Designing sports arenas, theaters, and other specialty structures: HVACRespondents

  • Edward Clements, PE, LEED AP BD+C, Vice President-Mechanical Engineering, HGA Architects and Engineers, Alexandria, Va.
  • David Conrad, PE, Vice President, Peter Basso Associates Inc., Troy, Mich.
  • George B. Holzbach III, PE, Associate Director of Mechanical Engineering, Setty & Associates, Fairfax, Va.
  • Kevin Lewis, PE, LEED AP BD+C, Senior Vice President, Venue Practice Director Henderson Engineers Inc., Overland Park, Kan.
  • Michael Rogers, PE, LEED AP, Senior Principal, Smith Seckman Reid Inc., Nashville, Tenn.
  • Michael Troyer, PMP, RCDD, CTS, LEED AP, Principal/Senior Technologies Designer Interface Engineering, Portland, Ore.
  • Corey Wallace, PE, SET, Principal Engineer, Southland Industries, Las Vegas

CSE: What are some key differences in electrical, lighting, and power systems you might incorporate in one of these specialty facilities, compared to other projects?
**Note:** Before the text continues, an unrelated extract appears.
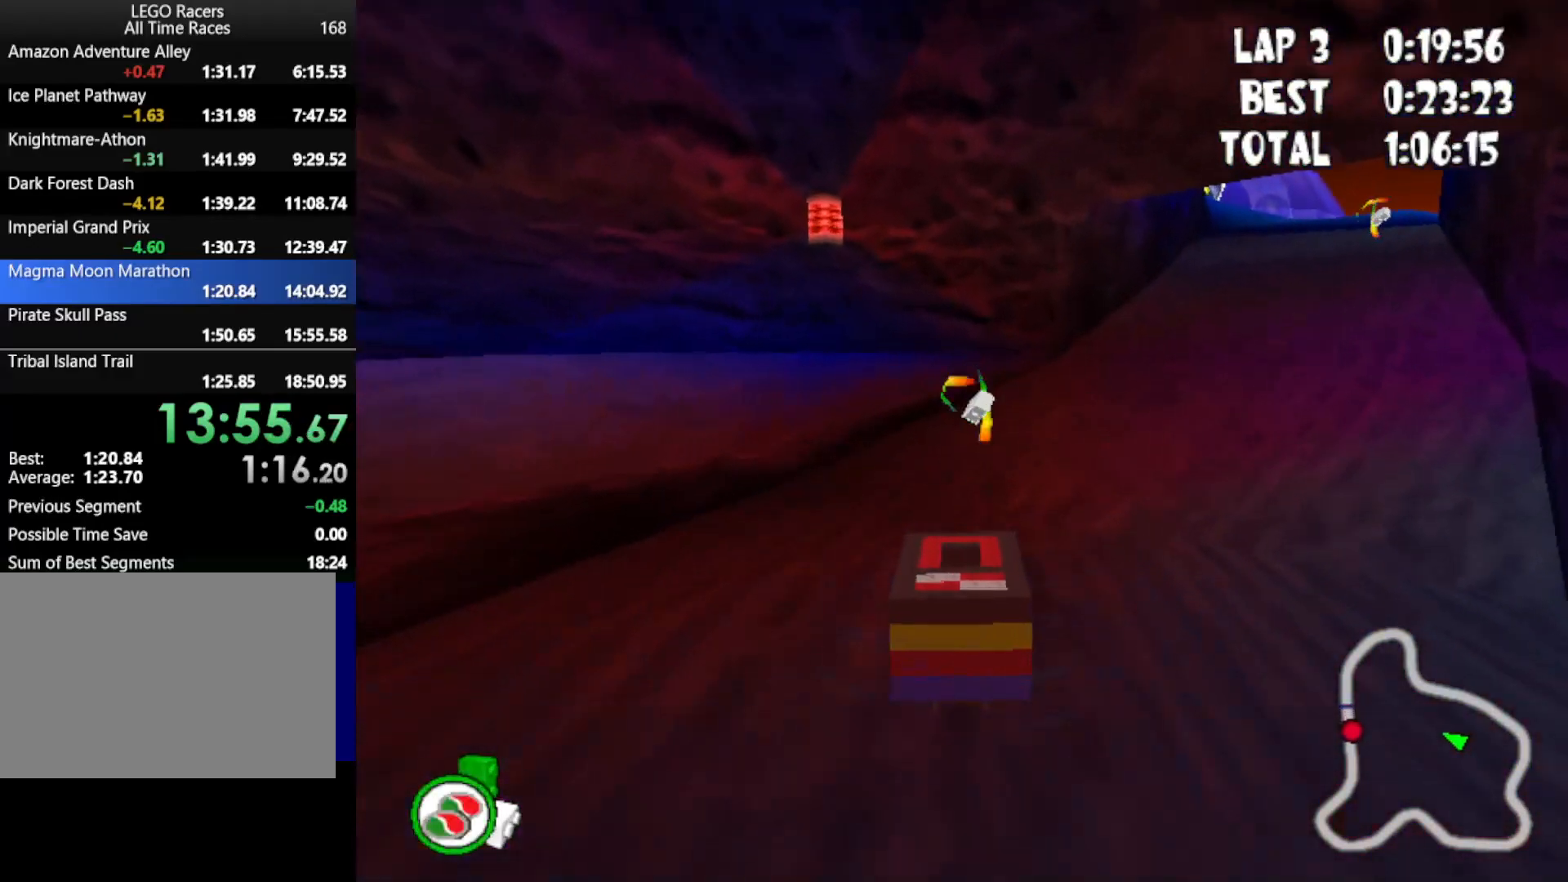
{"keys": ["right", "up"], "events": [[67, "right", "down"]]}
Holzbach: One way is via central, digital lighting control systems, which allow for flexibility in creating lighting zones and also interface with sports/event lighting controls.

CSE: How does your team work with the architect, owner, and other project team members so the electrical/power systems are flexible and sustainable?

Holzbach: Design charrettes are a great way to approach this. They establish the level of flexibility best suited for the project. The central control systems play a large part in maintaining energy/sustainability goals through a multitude of features like high-end tuning and daylight harvesting.

CSE: Describe a facility metering or submetering project. What did it include, and what best practices did you include for these facilities?

Holzbach: On our ESA-Washington Wizards/Mystics project, we segregated the electrical loads for the tenant and base building systems. This is a typical approach on projects of this type.

CSE: What types of unusual standby, emergency, or backup power systems have you specified for such facilities? What were the project goals?

Holzbach: On a recent project, we provided a mass notification system for the building/structure and provided an uninterruptible power supply system that allowed the mass notification system to remain active without a reboot for the 10-second interval it typically takes for the building generator to turn on.

CSE: What are some of the challenges when designing electrical, power, and lighting for these specialty structures?

Holzbach: There are myriad challenges involved. One particular example is lighting coordination: Various specialty structures lend themselves to the creation of aesthetic decorative scenes and elements, which in turn avoid glare and light spillover.

CSE: What kind of energy-efficient lighting designs have you incorporated into a project for a specialty structure or to increase the occupant's experience?

Holzbach: An LED lighting system has been incorporated-we implemented a central lighting control system to create custom scenes and allow for user flexibility.

Lewis: Almost all of the venue projects we are involved with incorporate the use of LED lights in some capacity. LEDs make a lot of sense for areas that are hard to get to or are going to be in use for long periods of time. The payback for these types of lights continues to become reasonable. We also use a fair amount of daylight controls where applicable. For the larger venues, you don't have as much daylight for the larger assembly areas, so this technique doesn't always work.

CSE: When designing lighting systems for specialty structures, what design factors are building owners asking for? Are there any particular technical advantages that need to be considered?

Holzbach: In most cases owners tend to want light, but without actually wanting to see the light fixtures. So, it is a challenge creating decorative scenes and elements that comply with these elements and avoid glare and light spillover.